**Aim of the exercise:**
Write out, unchanged, the stretch of the items below from their first line through the line containing "class: Squamata".

┄┄┄┄┄┄┄┄┄┄

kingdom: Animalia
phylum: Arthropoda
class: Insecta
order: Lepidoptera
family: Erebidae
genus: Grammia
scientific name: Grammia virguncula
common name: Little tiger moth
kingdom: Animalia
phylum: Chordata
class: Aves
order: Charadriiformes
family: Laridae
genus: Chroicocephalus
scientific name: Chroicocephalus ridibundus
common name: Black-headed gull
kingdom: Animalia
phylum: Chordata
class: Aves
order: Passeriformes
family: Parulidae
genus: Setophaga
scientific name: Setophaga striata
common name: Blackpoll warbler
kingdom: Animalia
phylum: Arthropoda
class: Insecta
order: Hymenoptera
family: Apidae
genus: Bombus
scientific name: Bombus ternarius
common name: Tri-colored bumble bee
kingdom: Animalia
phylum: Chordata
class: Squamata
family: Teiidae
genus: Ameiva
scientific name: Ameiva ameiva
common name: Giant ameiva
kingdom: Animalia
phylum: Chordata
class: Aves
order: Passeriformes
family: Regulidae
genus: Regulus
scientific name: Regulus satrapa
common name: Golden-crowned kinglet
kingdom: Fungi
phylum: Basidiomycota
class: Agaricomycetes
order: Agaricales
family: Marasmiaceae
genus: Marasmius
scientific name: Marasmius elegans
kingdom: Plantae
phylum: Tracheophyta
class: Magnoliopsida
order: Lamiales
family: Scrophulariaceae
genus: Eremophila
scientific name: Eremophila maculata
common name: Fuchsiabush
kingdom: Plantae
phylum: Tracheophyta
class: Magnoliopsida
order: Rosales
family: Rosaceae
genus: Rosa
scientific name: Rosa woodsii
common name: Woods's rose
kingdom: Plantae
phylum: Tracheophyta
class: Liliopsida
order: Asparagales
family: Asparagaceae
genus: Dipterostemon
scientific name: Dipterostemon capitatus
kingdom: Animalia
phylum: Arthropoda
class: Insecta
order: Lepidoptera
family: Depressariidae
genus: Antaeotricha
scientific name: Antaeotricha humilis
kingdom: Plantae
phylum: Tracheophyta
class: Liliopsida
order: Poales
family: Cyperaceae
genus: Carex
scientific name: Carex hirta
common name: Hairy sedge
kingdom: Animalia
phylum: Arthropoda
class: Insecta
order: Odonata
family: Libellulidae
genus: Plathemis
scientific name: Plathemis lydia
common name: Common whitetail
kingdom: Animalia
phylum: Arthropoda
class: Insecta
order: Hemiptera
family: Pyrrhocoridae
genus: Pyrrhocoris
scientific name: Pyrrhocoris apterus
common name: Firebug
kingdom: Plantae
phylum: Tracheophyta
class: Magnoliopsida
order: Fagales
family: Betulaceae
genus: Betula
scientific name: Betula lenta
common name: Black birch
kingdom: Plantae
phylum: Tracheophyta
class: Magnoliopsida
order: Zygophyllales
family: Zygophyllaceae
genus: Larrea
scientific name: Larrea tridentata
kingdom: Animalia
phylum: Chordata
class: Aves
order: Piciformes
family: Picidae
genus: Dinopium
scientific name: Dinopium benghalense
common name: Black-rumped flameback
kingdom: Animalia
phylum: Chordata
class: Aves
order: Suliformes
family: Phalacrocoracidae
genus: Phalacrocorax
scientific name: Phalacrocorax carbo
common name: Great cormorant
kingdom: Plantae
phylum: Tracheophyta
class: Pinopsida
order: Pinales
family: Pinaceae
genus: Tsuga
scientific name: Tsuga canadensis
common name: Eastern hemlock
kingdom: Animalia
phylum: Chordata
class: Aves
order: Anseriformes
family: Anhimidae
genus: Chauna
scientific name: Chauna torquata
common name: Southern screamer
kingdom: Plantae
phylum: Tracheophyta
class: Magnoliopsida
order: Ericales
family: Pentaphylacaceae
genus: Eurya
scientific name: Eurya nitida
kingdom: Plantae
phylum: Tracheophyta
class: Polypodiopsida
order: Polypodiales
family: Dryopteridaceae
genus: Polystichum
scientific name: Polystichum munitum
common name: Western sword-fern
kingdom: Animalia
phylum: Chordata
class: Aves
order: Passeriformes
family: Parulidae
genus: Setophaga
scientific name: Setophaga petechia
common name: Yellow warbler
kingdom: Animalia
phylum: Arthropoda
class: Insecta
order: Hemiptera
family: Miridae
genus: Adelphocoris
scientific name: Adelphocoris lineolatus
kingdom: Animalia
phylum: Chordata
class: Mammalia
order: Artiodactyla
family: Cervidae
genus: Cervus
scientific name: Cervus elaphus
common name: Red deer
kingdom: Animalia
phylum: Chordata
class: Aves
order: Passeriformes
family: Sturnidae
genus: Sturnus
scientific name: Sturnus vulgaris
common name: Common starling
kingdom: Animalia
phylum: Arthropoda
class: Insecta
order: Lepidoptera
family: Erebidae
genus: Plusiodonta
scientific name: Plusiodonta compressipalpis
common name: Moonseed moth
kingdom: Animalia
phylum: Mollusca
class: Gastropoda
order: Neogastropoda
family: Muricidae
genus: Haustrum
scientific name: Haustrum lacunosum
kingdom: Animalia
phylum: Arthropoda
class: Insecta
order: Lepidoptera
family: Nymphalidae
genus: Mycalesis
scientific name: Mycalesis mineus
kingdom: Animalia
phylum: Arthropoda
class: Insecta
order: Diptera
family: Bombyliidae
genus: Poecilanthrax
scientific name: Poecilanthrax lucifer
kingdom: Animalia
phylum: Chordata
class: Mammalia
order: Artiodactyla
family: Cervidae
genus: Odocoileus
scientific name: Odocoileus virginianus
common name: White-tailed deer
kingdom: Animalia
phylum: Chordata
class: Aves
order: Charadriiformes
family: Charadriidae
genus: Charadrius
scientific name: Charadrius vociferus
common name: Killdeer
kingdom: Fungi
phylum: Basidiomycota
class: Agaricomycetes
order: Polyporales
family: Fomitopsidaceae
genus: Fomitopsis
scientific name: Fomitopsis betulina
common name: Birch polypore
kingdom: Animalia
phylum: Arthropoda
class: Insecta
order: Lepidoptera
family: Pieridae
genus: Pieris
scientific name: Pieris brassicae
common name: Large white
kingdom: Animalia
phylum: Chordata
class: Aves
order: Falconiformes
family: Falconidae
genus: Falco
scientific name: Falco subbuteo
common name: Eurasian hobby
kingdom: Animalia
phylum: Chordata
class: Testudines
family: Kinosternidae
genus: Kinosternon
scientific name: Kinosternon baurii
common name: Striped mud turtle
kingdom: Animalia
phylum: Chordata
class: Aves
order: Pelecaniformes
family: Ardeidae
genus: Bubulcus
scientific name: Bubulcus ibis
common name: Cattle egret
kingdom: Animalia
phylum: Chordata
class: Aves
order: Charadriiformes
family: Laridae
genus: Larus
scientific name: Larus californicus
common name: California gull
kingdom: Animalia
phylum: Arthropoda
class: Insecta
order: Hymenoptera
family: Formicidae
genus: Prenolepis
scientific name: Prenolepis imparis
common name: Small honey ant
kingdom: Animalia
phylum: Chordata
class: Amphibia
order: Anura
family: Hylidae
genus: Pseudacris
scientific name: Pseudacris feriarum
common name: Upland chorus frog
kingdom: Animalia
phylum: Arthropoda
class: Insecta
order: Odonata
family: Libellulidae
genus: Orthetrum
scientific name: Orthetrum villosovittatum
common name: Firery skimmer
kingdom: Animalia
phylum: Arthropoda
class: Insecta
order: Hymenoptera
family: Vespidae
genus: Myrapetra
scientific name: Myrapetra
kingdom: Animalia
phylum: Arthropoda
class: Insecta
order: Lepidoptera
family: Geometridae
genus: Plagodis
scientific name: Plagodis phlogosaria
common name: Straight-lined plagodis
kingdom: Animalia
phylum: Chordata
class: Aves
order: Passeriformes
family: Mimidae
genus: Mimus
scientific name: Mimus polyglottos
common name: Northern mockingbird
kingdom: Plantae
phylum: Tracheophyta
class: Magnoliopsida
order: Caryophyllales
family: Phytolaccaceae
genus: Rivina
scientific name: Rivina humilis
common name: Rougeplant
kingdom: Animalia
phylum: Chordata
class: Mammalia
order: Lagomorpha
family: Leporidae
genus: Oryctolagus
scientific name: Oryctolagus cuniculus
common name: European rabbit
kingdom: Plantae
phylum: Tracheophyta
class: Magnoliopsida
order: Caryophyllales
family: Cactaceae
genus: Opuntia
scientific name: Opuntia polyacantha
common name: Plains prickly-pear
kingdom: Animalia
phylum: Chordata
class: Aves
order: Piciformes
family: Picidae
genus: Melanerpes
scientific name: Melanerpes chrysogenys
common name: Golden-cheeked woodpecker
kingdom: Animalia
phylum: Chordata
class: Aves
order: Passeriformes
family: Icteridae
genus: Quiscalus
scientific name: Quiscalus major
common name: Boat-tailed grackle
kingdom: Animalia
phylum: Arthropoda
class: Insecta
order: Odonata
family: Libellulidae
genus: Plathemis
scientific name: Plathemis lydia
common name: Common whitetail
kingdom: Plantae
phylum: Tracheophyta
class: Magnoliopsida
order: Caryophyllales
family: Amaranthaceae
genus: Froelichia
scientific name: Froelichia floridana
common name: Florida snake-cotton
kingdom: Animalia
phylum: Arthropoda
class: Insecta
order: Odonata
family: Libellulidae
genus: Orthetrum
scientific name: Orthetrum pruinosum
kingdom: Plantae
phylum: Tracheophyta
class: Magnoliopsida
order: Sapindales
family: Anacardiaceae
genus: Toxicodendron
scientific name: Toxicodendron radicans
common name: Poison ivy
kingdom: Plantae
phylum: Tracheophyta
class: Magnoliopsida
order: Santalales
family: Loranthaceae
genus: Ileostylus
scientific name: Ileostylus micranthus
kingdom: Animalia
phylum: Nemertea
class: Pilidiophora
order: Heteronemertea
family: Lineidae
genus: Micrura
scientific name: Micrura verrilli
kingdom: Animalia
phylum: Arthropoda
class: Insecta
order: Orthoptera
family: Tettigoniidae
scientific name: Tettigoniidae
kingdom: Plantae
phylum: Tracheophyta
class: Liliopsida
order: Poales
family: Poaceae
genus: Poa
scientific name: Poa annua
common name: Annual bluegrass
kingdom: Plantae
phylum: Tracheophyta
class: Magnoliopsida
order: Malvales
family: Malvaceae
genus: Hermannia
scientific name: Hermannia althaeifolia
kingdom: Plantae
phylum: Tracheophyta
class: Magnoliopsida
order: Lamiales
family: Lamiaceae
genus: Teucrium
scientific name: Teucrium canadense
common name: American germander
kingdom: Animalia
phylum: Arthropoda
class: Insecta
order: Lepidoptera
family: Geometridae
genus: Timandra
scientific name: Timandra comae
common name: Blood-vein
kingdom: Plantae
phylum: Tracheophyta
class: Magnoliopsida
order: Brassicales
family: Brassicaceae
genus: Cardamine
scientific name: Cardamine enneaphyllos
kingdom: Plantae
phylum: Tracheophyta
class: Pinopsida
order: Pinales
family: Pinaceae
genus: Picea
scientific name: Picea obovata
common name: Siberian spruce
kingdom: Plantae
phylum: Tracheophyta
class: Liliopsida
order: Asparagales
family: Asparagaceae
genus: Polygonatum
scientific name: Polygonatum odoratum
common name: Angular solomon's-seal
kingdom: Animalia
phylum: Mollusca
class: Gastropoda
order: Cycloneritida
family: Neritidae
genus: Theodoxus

┄┄┄┄┄┄┄┄┄┄

**Finished answer:**
kingdom: Animalia
phylum: Arthropoda
class: Insecta
order: Lepidoptera
family: Erebidae
genus: Grammia
scientific name: Grammia virguncula
common name: Little tiger moth
kingdom: Animalia
phylum: Chordata
class: Aves
order: Charadriiformes
family: Laridae
genus: Chroicocephalus
scientific name: Chroicocephalus ridibundus
common name: Black-headed gull
kingdom: Animalia
phylum: Chordata
class: Aves
order: Passeriformes
family: Parulidae
genus: Setophaga
scientific name: Setophaga striata
common name: Blackpoll warbler
kingdom: Animalia
phylum: Arthropoda
class: Insecta
order: Hymenoptera
family: Apidae
genus: Bombus
scientific name: Bombus ternarius
common name: Tri-colored bumble bee
kingdom: Animalia
phylum: Chordata
class: Squamata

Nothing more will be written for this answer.